Passage
Anyway...long story longer....anyone have any experience with this type of cancer, with wound care, managing wounds, and when to know when it's time to let go?  We've never had to decide to euthanize any of our pets before and Sammy's the first dog we've ever had.

Thanks for any advice!


----------



## Ginams (Jan 20, 2015)

Reading your post breaks my heart all over again because we lost our German shepherd to this exact form of cancer in August 2015. 

Her main mass was on her right hip. We noticed in October 2014 that she had a bump, but the fine needle aspirate showed nothing and her blood work was clear. The mass ruptured at the end of March 2015 and we had removal, with wide margins, at the end of April. Our vet thought it was going to be benign, but pathology came back with the dreaded diagnosis. We had two months, after the removal, of good health (her follow up X-Rays were clear), but the mass returned with a vengeance in July. 

With regard to wound care when her mass opened back up, we cleaned the site twice per day with a chlorhexadine solution and put a lidocaine cream up to four times per day.

Extracted information
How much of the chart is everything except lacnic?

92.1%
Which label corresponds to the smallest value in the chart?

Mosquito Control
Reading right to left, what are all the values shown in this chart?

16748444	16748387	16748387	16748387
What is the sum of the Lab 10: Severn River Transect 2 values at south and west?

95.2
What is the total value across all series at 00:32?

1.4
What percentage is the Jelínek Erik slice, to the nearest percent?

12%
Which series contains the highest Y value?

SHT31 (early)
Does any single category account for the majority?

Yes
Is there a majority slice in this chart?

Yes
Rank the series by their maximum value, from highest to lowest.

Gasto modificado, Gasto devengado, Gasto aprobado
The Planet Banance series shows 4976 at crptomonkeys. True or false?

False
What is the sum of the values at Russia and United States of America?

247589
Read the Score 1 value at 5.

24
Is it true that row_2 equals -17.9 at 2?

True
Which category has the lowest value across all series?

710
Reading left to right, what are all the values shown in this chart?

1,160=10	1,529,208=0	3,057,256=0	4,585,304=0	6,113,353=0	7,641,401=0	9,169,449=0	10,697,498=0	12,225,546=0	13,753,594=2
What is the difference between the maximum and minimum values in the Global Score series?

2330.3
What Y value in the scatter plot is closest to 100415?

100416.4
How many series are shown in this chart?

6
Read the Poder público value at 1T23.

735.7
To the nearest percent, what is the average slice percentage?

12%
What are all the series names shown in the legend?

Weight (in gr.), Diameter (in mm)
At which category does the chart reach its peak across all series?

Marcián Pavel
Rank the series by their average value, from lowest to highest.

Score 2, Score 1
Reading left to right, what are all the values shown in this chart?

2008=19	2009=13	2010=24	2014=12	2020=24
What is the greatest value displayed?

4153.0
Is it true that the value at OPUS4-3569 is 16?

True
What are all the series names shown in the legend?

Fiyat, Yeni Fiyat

Parts of the exercise
A: List every month named in the thread about the dog's cancer, in the order it appears.
B: Reproduce the section of the thread starting at "## Ginams (Jan" and ending at "in August 2015.".

Solutions for each task
A: Jan, August, October, March, April, July

B:
## Ginams (Jan 20, 2015)

Reading your post breaks my heart all over again because we lost our German shepherd to this exact form of cancer in August 2015.